Musique live

Good teeth team

d'Lëtzebuerger Land vom 19.02.2021

Depuis le début du « monde d’après », les institutions culturelles, luxembourgeoises y compris, ont débordé d’ingéniosité pour permettre à nouveau l’accès aux événements live. Bien que la Rockhal ait mis sur pied plusieurs initiatives digitales ou bien une série de concerts en plein air cet été, avec le festival Rockhal Garden, aucun spectateur n’avait plus foulé l’intérieur de la salle eschoise depuis mars 2020. Pour rectifier le tir, a été organisée une série de cinq concerts-tests intitulée Because Music Matters, avec à l’affiche des jeunes formations autochtones. Une semaine avant le lancement du marathon musical, il ne restait plus que quelques places disponibles pour le dernier concert. Celui du dimanche 14 février avec au programme C’est Karma et Francis of Delirium. Retour sur l’expérience.

L’accès au concert est conditionné par deux contreparties. Le prix du billet d’abord, douze euros, dans les standards donc. Puis, surtout, la présentation d’un test PCR négatif effectué sur place ou presque. Le stand de dépistage a été installé dans un local de la gare Belval-Université. On y entre avec un masque fraîchement déballé et offert par le personnel. On en ressort le masque trempé de morve et de larmes et épiés par les caméras qui immortalisent l’événement. S’ensuivent trois autres points de contrôle dont un portique de détection détonant dans le paysage. Une sensation d’entrer dans le terminal d’un aéroport se fait ressentir. Les membres du staff accompagnent les passagers jusqu’à leurs sièges pré-attribués. Une annonce vocale monotone accentue encore cette sensation.
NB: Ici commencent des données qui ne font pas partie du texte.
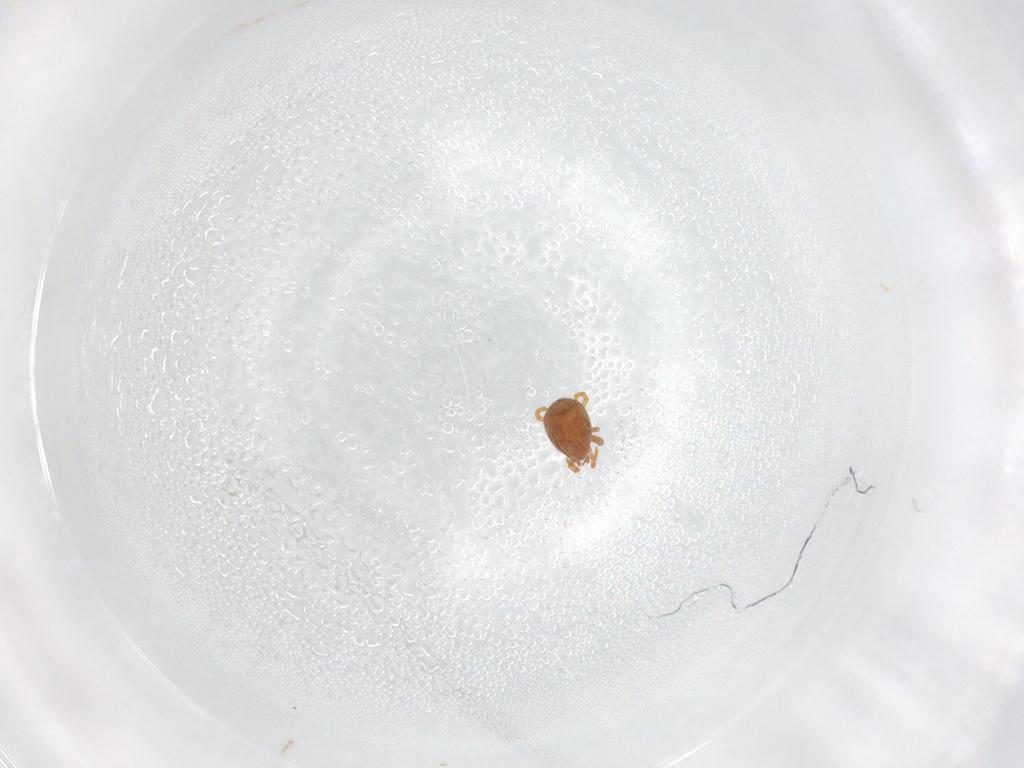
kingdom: Animalia
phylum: Arthropoda
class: Arachnida
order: Mesostigmata
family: Parasitidae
Le public, majoritairement familial, est placé en arc de cercle autour de la scène pensée comme un ring.

Vers seize heures trente, la ministre de la Culture Sam Tanson (Déi Gréng) monte sur la scène du Club. Dans un petit discours, prévisible au mot près mais très à propos, elle remercie le public qui a attendu dans le froid et se dit ravie de la réouverture au public d’une institution si importante. C’est ensuite au tour de Jana Bahrich de faire face au public. La co-fondatrice de Francis of Delirium entre, concentrée, le dos quasi voûté sous quelques applaudissements. Elle arbore sa déjà emblématique veste rouge, en adéquation avec sa musique sanguine. Francis of Delirium, c’est du rock home-made aux mélodies, il faut le dire, simplissimes mais diablement entêtantes. Elle est rapidement rejointe par Karma Catena alias C’est Karma, tête d’affiche du jour. Cette dernière, à la voix faussement candide et enrouée, et à l’état d’esprit gentiment punk, reste d’abord en retrait.
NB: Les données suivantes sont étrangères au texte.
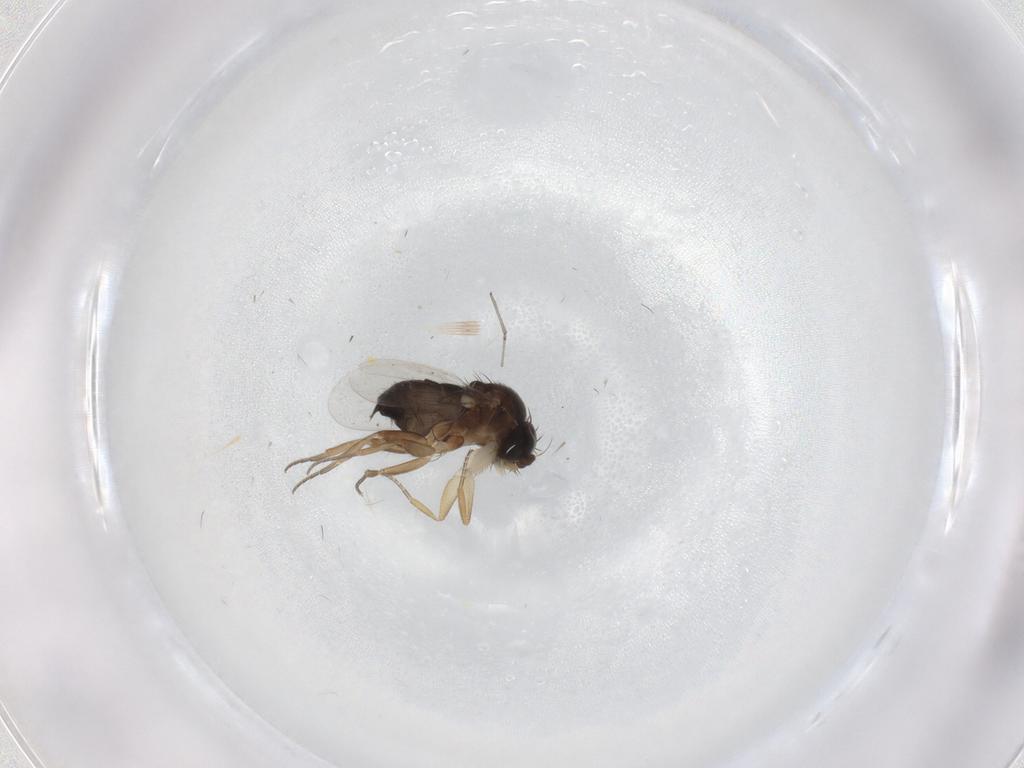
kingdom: Animalia
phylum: Arthropoda
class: Insecta
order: Diptera
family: Phoridae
Les deux musiciennes enchaînent tour à tour des morceaux issus de leurs jeunes répertoires, aux quelques pépites toujours plaisantes à vivre en live. C’est notamment le cas lorsque Jana Bahrich entonne Quit Fucking Around. La chanteuse use des effets de réverbération et se permet des montées de voix assez ambitieuses. Elle ironise ensuite sur le fait que ses lamentations à bouche grande ouverte permettent aux spectateurs d’admirer sa dentition. Seule petite sortie qui fera réagir un tant soit peu le public. C’est Karma prolonge le bon mot et complimente sa collègue tout sourire, formant maintenant toutes deux la « good teeth team ». Elles unissent enfin leurs guitares et leurs voix pour un ultime morceau, une reprise de Gone signé Charli XCX et Christine and the Queens. La tentative est chancelante mais l’intention, honorable.
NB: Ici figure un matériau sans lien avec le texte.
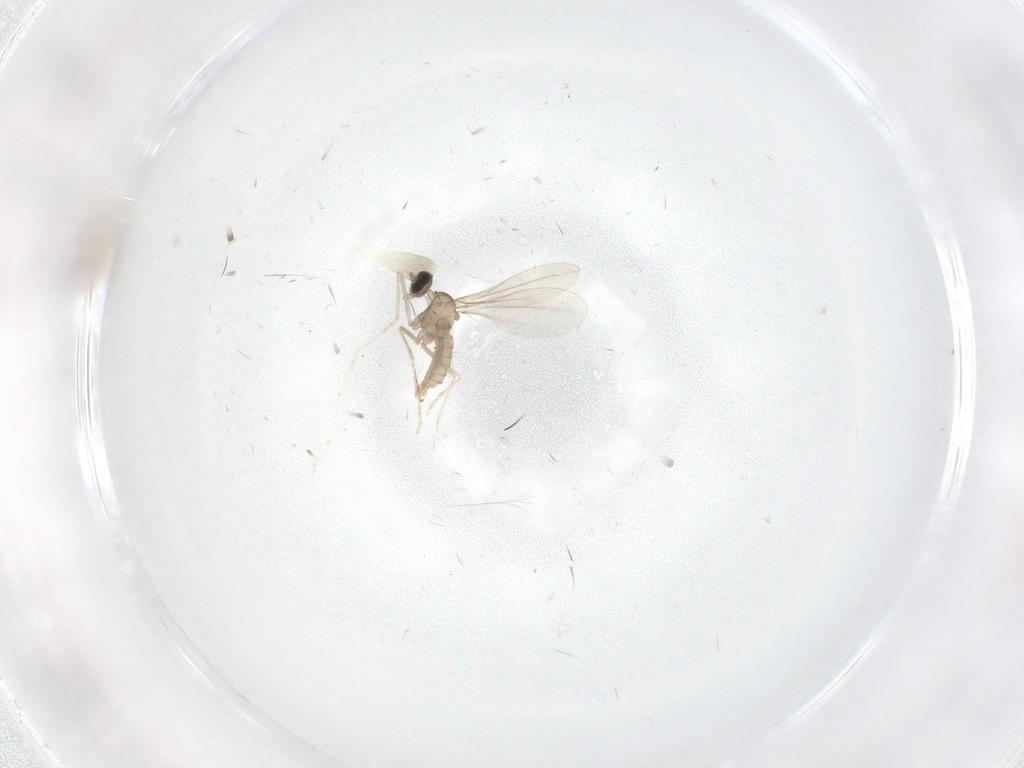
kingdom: Animalia
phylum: Arthropoda
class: Insecta
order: Diptera
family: Cecidomyiidae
Quel constant peut-on donc tirer de ce retour aux affaires de la Rockhal ? D’aucuns plaideront le « tout ça pour ça ». Et pour cause, nos mâchoires en tombent lorsqu’on comptabilise les nombreuses ressources humaines et matérielles mises en place pour de si petites pastilles musicales, sympathiques mais sans surprise, aucune. On tranchera plutôt pour le « c’est toujours ça de pris ». La musique et la bonne humeur étaient au rendez-vous. Il manquait encore forcément une buvette, car traditionnellement, une bonne partie du public ne se déplace pas uniquement pour rassasier sa seule soif de musique. Mais ça, c’est une autre affaire.